## TASK TO COMPLETE
Every line from the one with "Height: 20 feet" to the one with "Presenter: Andrea Bean", including those two, is to be copied exactly; all other lines of the entries below are left out.
════════════════
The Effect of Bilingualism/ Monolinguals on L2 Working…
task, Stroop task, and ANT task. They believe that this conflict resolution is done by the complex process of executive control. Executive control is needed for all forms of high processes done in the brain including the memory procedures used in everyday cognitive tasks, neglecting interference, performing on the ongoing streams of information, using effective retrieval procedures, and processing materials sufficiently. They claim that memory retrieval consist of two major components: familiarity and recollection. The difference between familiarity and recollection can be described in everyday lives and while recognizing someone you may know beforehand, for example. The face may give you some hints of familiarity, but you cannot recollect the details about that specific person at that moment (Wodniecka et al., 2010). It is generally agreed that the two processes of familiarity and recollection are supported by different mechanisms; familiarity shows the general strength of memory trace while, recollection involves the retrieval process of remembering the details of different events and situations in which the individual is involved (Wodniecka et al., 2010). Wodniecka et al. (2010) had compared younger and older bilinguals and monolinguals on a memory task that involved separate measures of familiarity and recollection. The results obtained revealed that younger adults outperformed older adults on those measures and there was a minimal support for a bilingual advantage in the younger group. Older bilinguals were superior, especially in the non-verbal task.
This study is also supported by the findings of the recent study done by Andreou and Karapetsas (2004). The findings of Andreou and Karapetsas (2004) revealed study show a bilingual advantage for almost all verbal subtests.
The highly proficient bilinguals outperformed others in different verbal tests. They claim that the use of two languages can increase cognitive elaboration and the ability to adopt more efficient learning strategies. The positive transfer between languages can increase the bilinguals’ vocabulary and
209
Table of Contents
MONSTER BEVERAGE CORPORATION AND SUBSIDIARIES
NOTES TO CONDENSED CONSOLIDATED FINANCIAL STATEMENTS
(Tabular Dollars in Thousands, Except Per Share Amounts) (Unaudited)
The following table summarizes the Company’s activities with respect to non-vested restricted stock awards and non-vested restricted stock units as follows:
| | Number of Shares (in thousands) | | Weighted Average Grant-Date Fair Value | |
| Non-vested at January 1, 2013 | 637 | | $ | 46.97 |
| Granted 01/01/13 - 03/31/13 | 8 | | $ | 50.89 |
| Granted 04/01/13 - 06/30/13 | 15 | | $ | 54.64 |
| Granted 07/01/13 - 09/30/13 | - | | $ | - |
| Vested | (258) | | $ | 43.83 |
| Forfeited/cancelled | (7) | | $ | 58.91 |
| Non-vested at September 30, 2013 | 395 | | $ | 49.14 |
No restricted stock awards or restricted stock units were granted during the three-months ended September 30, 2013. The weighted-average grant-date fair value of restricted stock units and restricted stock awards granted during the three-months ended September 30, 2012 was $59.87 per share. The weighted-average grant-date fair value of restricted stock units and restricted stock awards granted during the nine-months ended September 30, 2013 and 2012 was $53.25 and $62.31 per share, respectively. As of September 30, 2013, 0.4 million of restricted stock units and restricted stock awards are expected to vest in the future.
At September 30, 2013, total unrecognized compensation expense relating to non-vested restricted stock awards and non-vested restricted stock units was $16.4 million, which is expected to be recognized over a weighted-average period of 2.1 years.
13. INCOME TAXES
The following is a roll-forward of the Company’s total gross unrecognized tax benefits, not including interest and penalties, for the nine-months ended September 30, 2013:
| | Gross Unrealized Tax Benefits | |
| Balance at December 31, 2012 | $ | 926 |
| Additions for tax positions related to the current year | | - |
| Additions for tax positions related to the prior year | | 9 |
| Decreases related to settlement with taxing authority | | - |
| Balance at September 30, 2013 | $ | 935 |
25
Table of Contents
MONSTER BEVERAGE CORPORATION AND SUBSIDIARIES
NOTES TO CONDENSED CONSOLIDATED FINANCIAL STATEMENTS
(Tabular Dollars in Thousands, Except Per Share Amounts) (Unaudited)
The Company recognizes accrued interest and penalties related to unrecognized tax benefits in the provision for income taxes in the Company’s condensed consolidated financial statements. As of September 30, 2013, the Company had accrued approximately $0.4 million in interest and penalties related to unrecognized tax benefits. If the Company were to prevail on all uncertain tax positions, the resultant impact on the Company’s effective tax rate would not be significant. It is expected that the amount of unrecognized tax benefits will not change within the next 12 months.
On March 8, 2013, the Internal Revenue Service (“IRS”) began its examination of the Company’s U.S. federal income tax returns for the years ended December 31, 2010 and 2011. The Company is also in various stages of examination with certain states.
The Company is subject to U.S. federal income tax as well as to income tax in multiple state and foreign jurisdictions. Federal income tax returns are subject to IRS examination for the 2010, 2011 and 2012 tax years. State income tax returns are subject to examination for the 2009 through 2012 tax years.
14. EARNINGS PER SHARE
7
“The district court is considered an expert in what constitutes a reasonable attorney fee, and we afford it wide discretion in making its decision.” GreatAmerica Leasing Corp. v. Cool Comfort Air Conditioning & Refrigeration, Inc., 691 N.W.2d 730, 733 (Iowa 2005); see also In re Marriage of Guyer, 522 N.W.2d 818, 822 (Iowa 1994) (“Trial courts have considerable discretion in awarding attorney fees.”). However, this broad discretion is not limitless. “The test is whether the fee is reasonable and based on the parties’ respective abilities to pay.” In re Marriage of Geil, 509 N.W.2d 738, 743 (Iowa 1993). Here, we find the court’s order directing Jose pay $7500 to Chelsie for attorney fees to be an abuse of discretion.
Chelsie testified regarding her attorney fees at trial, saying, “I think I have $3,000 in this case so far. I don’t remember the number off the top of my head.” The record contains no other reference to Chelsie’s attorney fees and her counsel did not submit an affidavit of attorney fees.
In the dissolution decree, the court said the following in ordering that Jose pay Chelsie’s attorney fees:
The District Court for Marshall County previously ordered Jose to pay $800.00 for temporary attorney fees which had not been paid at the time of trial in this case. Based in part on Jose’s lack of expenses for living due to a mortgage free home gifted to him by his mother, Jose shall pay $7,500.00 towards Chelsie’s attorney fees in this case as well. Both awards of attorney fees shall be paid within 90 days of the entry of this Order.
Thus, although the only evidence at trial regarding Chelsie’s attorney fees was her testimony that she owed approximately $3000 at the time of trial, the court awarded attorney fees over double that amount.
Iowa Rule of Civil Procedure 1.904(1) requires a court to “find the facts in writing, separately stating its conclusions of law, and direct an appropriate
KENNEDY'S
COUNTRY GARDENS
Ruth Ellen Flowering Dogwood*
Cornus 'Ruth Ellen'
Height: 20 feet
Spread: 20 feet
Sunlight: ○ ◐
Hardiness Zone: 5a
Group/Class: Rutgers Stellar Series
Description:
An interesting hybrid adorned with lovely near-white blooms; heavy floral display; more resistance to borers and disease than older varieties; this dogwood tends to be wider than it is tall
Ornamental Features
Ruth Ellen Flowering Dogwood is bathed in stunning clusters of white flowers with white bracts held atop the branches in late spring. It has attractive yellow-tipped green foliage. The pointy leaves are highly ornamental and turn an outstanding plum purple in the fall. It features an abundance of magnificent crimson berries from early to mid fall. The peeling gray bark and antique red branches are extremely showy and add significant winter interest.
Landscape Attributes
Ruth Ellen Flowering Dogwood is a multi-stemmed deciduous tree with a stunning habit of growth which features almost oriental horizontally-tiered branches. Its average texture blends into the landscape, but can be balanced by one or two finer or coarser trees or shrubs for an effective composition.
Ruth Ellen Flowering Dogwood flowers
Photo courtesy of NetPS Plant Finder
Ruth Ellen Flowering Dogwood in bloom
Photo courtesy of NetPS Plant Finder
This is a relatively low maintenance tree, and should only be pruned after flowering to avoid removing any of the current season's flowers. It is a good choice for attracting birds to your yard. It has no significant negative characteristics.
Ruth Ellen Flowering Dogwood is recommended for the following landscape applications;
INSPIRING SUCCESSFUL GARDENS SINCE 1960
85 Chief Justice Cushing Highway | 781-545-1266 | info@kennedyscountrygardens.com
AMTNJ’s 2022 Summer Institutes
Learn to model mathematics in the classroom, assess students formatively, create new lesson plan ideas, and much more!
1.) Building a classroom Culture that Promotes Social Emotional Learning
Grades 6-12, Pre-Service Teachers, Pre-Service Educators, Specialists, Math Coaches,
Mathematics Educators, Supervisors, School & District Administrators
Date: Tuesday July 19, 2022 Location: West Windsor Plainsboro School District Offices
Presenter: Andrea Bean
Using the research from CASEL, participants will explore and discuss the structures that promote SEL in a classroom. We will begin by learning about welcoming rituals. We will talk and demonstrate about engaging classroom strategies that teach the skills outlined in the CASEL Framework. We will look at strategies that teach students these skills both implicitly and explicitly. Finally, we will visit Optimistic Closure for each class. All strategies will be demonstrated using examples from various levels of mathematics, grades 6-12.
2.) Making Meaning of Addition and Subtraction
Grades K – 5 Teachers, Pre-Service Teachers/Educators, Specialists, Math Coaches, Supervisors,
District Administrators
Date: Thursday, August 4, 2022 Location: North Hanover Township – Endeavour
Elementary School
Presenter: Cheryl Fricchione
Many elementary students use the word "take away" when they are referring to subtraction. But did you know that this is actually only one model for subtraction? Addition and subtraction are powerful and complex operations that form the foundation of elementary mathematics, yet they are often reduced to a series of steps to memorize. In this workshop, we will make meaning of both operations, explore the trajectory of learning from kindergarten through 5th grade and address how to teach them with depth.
════════════════
## TASK RESULT
Height: 20 feet
Spread: 20 feet
Sunlight: ○ ◐
Hardiness Zone: 5a
Group/Class: Rutgers Stellar Series
Description:
An interesting hybrid adorned with lovely near-white blooms; heavy floral display; more resistance to borers and disease than older varieties; this dogwood tends to be wider than it is tall
Ornamental Features
Ruth Ellen Flowering Dogwood is bathed in stunning clusters of white flowers with white bracts held atop the branches in late spring. It has attractive yellow-tipped green foliage. The pointy leaves are highly ornamental and turn an outstanding plum purple in the fall. It features an abundance of magnificent crimson berries from early to mid fall. The peeling gray bark and antique red branches are extremely showy and add significant winter interest.
Landscape Attributes
Ruth Ellen Flowering Dogwood is a multi-stemmed deciduous tree with a stunning habit of growth which features almost oriental horizontally-tiered branches. Its average texture blends into the landscape, but can be balanced by one or two finer or coarser trees or shrubs for an effective composition.
Ruth Ellen Flowering Dogwood flowers
Photo courtesy of NetPS Plant Finder
Ruth Ellen Flowering Dogwood in bloom
Photo courtesy of NetPS Plant Finder
This is a relatively low maintenance tree, and should only be pruned after flowering to avoid removing any of the current season's flowers. It is a good choice for attracting birds to your yard. It has no significant negative characteristics.
Ruth Ellen Flowering Dogwood is recommended for the following landscape applications;
INSPIRING SUCCESSFUL GARDENS SINCE 1960
85 Chief Justice Cushing Highway | 781-545-1266 | info@kennedyscountrygardens.com
AMTNJ’s 2022 Summer Institutes
Learn to model mathematics in the classroom, assess students formatively, create new lesson plan ideas, and much more!
1.) Building a classroom Culture that Promotes Social Emotional Learning
Grades 6-12, Pre-Service Teachers, Pre-Service Educators, Specialists, Math Coaches,
Mathematics Educators, Supervisors, School & District Administrators
Date: Tuesday July 19, 2022 Location: West Windsor Plainsboro School District Offices
Presenter: Andrea Bean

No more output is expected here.